Childhood cancer survivors who experience health equity issues, such as a lack of health insurance or education, are also more likely to have a higher burden of severe symptoms as adults. The study from scientists at St. Jude Children’s Research Hospital also found that nearly half of childhood cancer survivors experience multiple simultaneous symptoms of moderate to severe intensity. The work appears today in the Journal of Clinical Oncology.
“We found a survivor’s risk of experiencing severe symptom burden in all three symptom areas, physical, somatic and psychological, was 7.71 times higher if they have less than a high school education,” said corresponding author I-Chan Huang, Ph.D., St. Jude Department of Epidemiology and Cancer Control. “Based on previous research we expected trends like this, but the magnitude was beyond our imagination.”
All childhood cancer survivors were more likely to experience physical (sensation, movement, cardiac and pulmonary), somatic (pain, fatigue and nausea) and psychological (memory, anxiety and depression) symptoms than the public.
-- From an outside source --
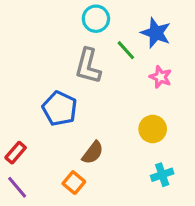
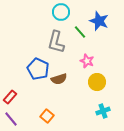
pink star: (161, 77) -> (87, 61), moved
brown semicircle: (93, 153) -> (59, 79), moved, turned 35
But certain characteristics were associated with more severe symptom burden.
In addition to education, the investigation showed an association between a lack of health insurance and the risk of severe symptom burden in all three symptom areas. These survivors had a 1.5-fold higher risk of being in the most severe symptom group. Survivors’ sex, relationship status and cancer treatment showed a significant relationship with moderate-to-severe symptom burden.
“I want to emphasize this really is an equity issue,” Huang said. “Health care providers need to pay specific attention to this vulnerable population. Survivors with lower educational attainment, without insurance, female and single (including divorced), have a higher risk of experiencing a high symptom burden than their counterparts.”
High multi-symptom burden in childhood cancer survivors
Earlier research of childhood cancer survivors focused on single symptoms experienced by survivors, not overall symptom burden. The St. Jude scientists looked at the overall symptom burden of childhood cancer survivors, with multiple symptoms ranging from heart and lung problems to pain, depression, anxiety and memory issues.
The researchers believed that their approach would reveal the true aggregate intensity of multiple symptoms in survivors. The analysis found nearly 50% of survivors had moderate-to-high symptom burden.
While sociodemographic factors were a major determinant of high symptom burden risk, cancer treatment also played a role. Corticosteroids were associated with high symptom burden. Cranial radiation and platinum drugs were also associated with moderate-to-high symptom burden.
Patients with high symptom burden also self-reported low quality of life, matching pervious reports. The investigators confirmed these self-reports by measuring functional physical and neurocognitive performance outcomes. The study was the first to connect self-reported, health-related quality of life with outcomes from objective clinical evaluations in this manner.
Making a difference for survivors
The relatively high symptom burdens these patients experience indicate that health care providers need to learn to better support the specific needs of childhood cancer survivors. This study also presents an opportunity to improve care. The findings suggest that health care providers should consider treatments and sociodemographic features to help identify and design interventions for survivors at risk for intense symptom clusters.
“Childhood cancer survivors have a high prevalence of chronic symptoms that adversely affect their health-related quality of life and daily physical and neurocognitive performance,” said co-author Melissa Hudson, M.D., St. Jude Department of Oncology. “The findings of this study can help clinicians to identify at-risk survivors who may benefit from interventions based on sociodemographic and treatment factors associated with common symptom clusters.”
A unique cohort leads to childhood cancer survivor insights
The scientists were the first to find the relationships among childhood cancer survivors’ multi-symptom burden; sociodemographic factors; and treatment with objective physical, somatic and psychological outcomes. The key to their success was the St. Jude Lifetime Cohort Study (St. Jude LIFE). This study includes thousands of childhood cancer survivors treated at St. Jude who return regularly for health screenings and hundreds of community controls. The researchers were able to give surveys and assessments to an adult subset of this population, then analyzed the data and found the associations between various factors and poor multi-symptom outcomes.